Sfogliata (Italian Paprika and Anchovy Bread)
Adapted from Evan Kleiman, via Epicurious.com
Makes one 9 inch round loaf
For the dough:
6 ounces (about 1 1/2 cups) unbleached all-purpose flour
3 ounces (about 3/4 cup) semolina flour
1 1/2 teaspoons instant yeast
1 teaspoon salt
3/4 cup warm water, at room temperature
2 tablespoons extra-virgin olive oil
For the seasoned oil:
1/3 cup extra-virgin olive oil
1 tablespoon sweet paprika
1 teaspoon dried oregano (or 2 teaspoons fresh)
4 anchovy fillets from a can, drained, patted dry, and minced
1/2 teaspoon salt
1. In the bowl of a stand mixer, whisk together the flour, semolina, yeast, and salt. Add the water and oil. Using the dough hook, combine at low speed until all dry ingredients are moistened. If dry pockets of flour remain, drizzle in additional water until they no longer remain. Turn the mixer off, and without removing the bowl or the hook, cover loosely with plastic wrap and let stand for 15 to 20 minutes.
2. After resting, remove the plastic wrap. Increase the speed to medium-low, and knead until dough clears the sides of the bowl, and is smooth and supple, 6 to 7 minutes.
3. Transfer dough to a large, lightly oiled bowl, turning to coat all sides of the dough with oil. Cover tightly with plastic wrap, and let stand at room temperature until doubled in bulk, 1 to 1 1/2 hours.
4. While dough rises, make the seasoned oil by whisking together all ingredients in a small, non-staining bowl (such as glass or stainless steel) until combined. Cover and let infuse while the dough rises.

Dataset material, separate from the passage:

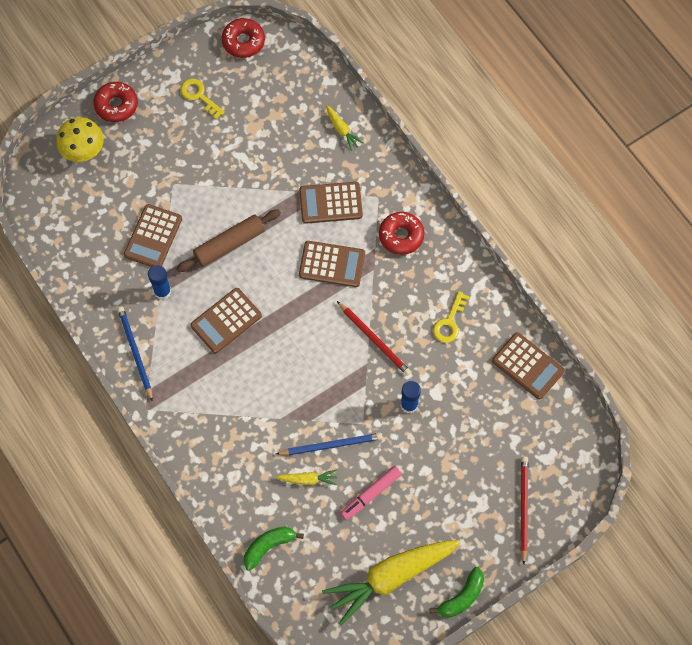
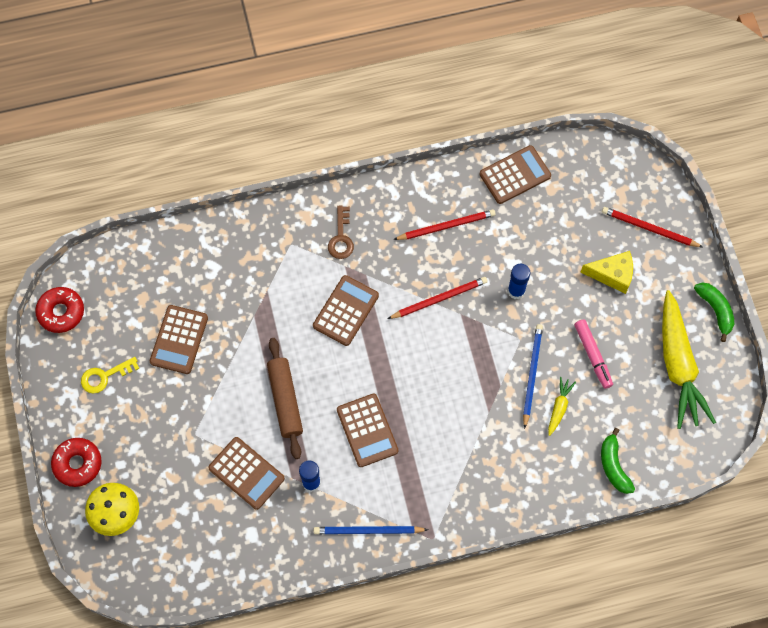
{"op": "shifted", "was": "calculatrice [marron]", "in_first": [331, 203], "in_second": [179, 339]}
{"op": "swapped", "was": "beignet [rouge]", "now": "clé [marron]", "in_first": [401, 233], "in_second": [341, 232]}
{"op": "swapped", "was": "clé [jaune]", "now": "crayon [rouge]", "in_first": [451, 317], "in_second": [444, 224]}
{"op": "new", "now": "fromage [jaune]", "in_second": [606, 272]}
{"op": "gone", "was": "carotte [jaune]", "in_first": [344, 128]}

5. Brush a 9 inch round cake pan with some of the seasoned oil. Turn the dough out onto a lightly floured surface, and press gently to deflate. Sprinkling with just enough flour to prevent sticking, roll the dough out to a roughly 18 inch round, about 1/8 inch thick. If the dough resists, cover and let rest for about 15 minutes before trying again.
6. Brush the surface of the dough liberally with the remaining oil, leaving a 1/4-inch border around edge, and reserving about 1 tablespoon of the oil. Roll up the dough, jelly roll style, as tightly as possible, and pinch the seam to seal. Some of the oil will seep out as you roll.
7. Position the roll seam side down, and form into a loose coil in the prepared pan. Gently press on the coil to flatten slightly, and brush with the remaining seasoned oil. Cover loosely with plastic wrap, and let stand at room temperature until doubled in size, about 1 hour. Preheat the oven to 375º F, and place a rack in the middle position.
8. Bake at 375º F until golden brown and baked through, 35 to 40 minutes. Let cool in the pan briefly. When able to handle, transfer the bread to a wire rack to cool completely before slicing, at least 1 hour.
1. Bread keeps, wrapped well in plastic wrap, for 2 days at room temperature. Alternatively, it may be wrapped and frozen for up to 1 month, to be reheated in a 350º F oven for 10 to 15 minutes, or until heated through.
2. If you don’t have a round cake pan, you may use a square metal pan, about 8 inches on each side. The loaf may also be baked freeform, preferably on a sheet of parchment paper, though it will result in a flatter loaf.